Он переключился па разговор о путешествии родителей по Европе, что казалось вполне нейтральной темой. Матери Пакстон показалось любопытным, что люди отдыхают на юге Франции, и как можно более вежливо она поинтересовалась, чем занимается его отец. Питер был удивлен, что Пакстон не сказала ей этого.

— Он… ну… он работает для газеты в Сан-Франциско. — Он посчитал нескромным сообщать, что отец владеет газетой.

— Как замечательно, — произнесла Беатрис Эндрюз с разочарованными нотками в голосе. — А ты, значит, собираешься стать юристом. — Он кивнул, лишенный дара речи от ее ледяной интонации. Беатрис оказалась в точности такой, как ее описала Пакстон, даже больше того… От ней веяло ледяным холодом. — Отец Пакстон был адвокатом. Ее брат, — и она указала глазами на Джорджа, — врач. — Врач была единственная профессия, которая, по ее мнению, чего-то стоила.

— Это прекрасно, — ответил Питер, чувствуя, как деревенеет его язык, и желая знать, долго ли ему еще придется разговаривать с ними, и как Пакстон удается жить в этом доме?!

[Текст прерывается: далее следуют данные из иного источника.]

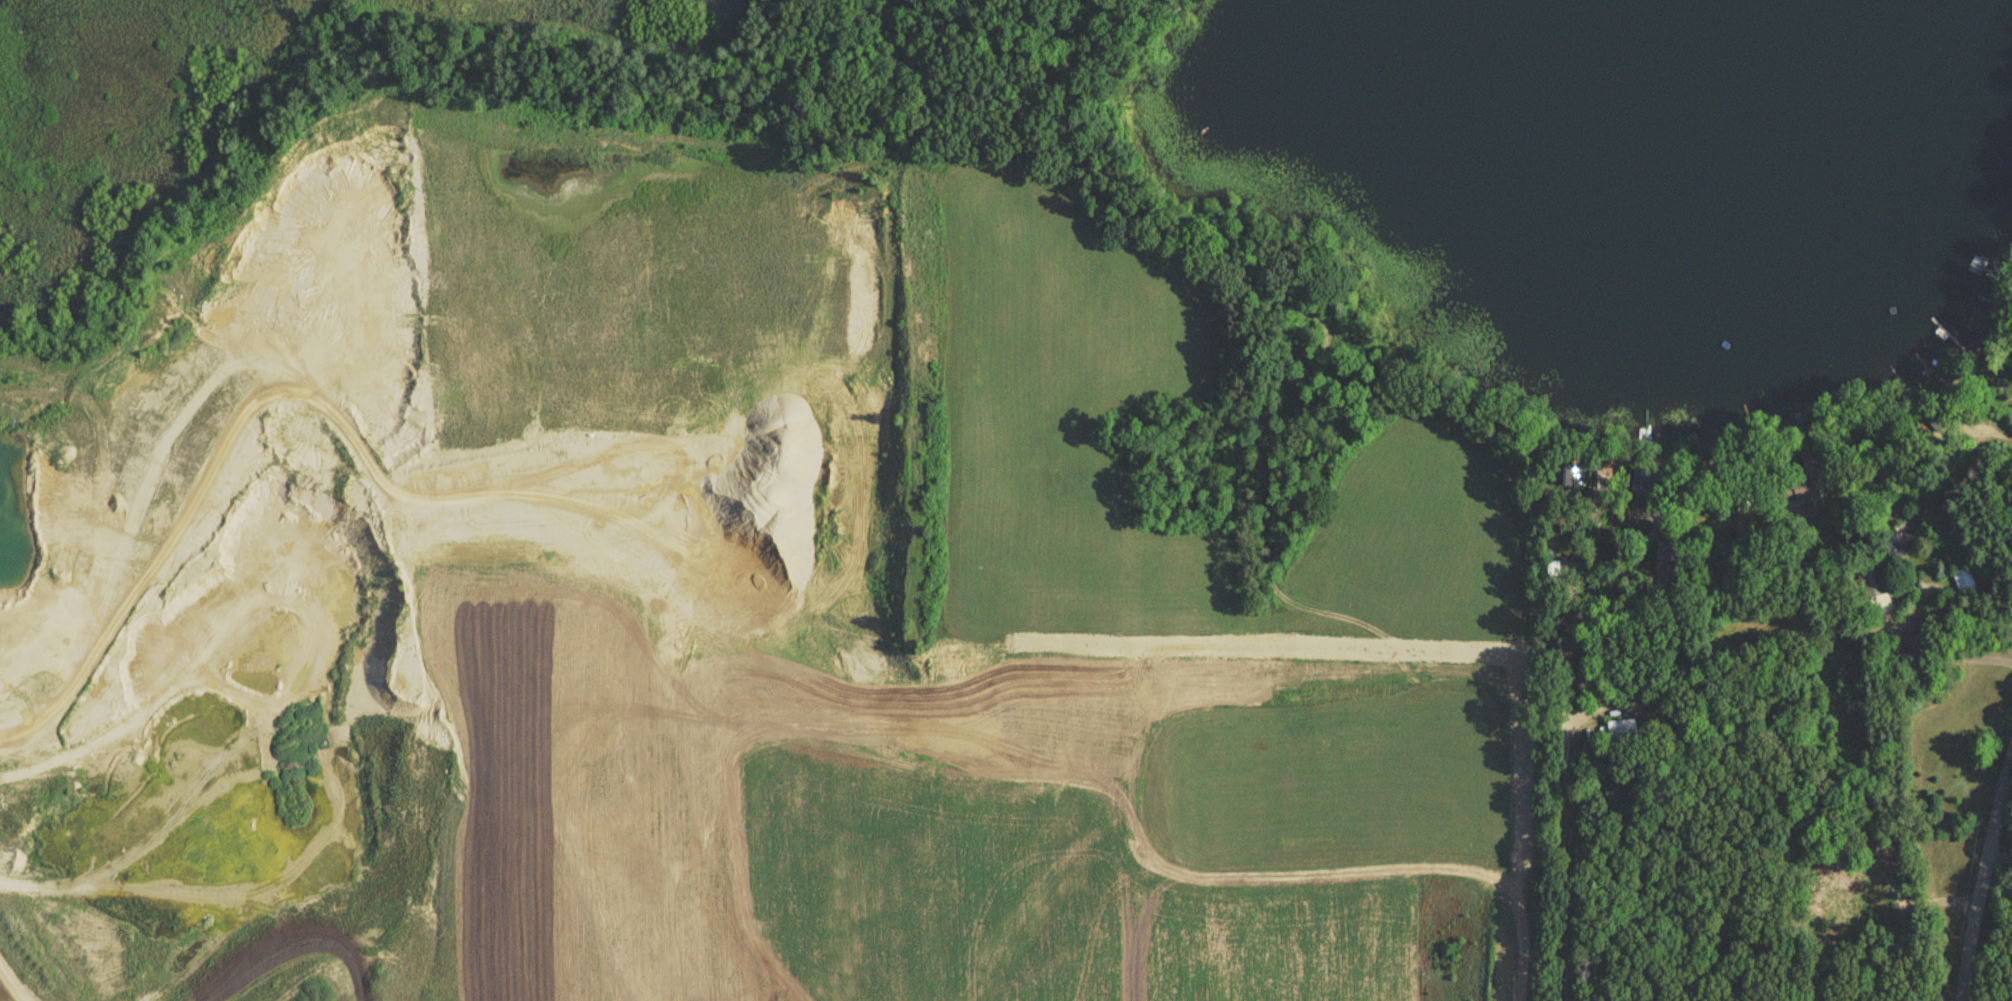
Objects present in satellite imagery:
building: (1574, 477)
building: (1967, 583)
building: (1877, 585)
road: (1704, 602)
road: (1902, 627)
road: (1564, 638)
road: (1951, 657)
building: (1621, 732)
road: (1560, 738)
road: (1995, 854)
road: (1976, 863)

Ничего удивительного в том, что она стала такой грустной, когда вошла в дом. Пакстон была так не похожа на них всех. — Аллисон, а чем вы занимаетесь?

— Я… а почему… Ax… — Аллисон даже вздрогнула от неожиданного вопроса, обращенного прямо к ней, и совершенно растерялась, не зная, что же ответить. Что с тех пор, как окончила школу, искала себе подходящего кандидата в мужья? — Я… я увлекаюсь работой в саду…

— Аллисон оказывает большую помощь нам в Юниор-лиге, не так ли, дорогая? — пришла ей на помощь миссис Эндрюз.

После чего обратилась к Питеру:

— Ее прапрадядя был генерал Ли. Тот самый генерал Ли. Я уверена, вы знаете, кто это такой?

— Да, конечно. — Питер чувствовал, что сейчас не выдержит и с криком выбежит из комнаты. В его жизни не было более длинного обеда с таким молчанием за обеденным столом, неловкими попытками поддержать беседу, и только ободрительные подмигивания и похлопывания по спине Квинни и взгляды Пакстон помогли ему вынести эту муку. Казалось, прошла вечность до того, как они вернулись к нему в отель и он сорвал с себя галстук и с рычанием рухнул на кровать. Все было ясно, и вряд ли стоило делиться впечатлением от вечера. Они решили съездить куда-нибудь немного потанцевать.

— Боже мой, малыш, как ты терпишь? Это самые тяжелые и зашоренные люди, которых я когда-нибудь встречал. Я знаю, мне не стоит так говорить о твоей семье, но мне казалось, я не доживу до конца обеда.

— Они на самом деле невыносимы. Я не знаю, о чем с ними разговаривать. Я все время чувствую себя чужой. — Пакстон приблизилась к нему.

— Так оно и есть. Трудно представить себе, что ты их родственница. Твой брат — самый занудный из знакомых мне мужчин, его подруга — самая пресная и закомплексованная особа, с которой я когда-либо общался, но твоя мать — это просто какой-то айсберг.

Пакстон радостно улыбнулась, благодарная ему за поддержку. Она нашла у него оправдание своим поступкам и поняла, что у нее теперь в этом мире есть еще один родной человек, кроме Квинни.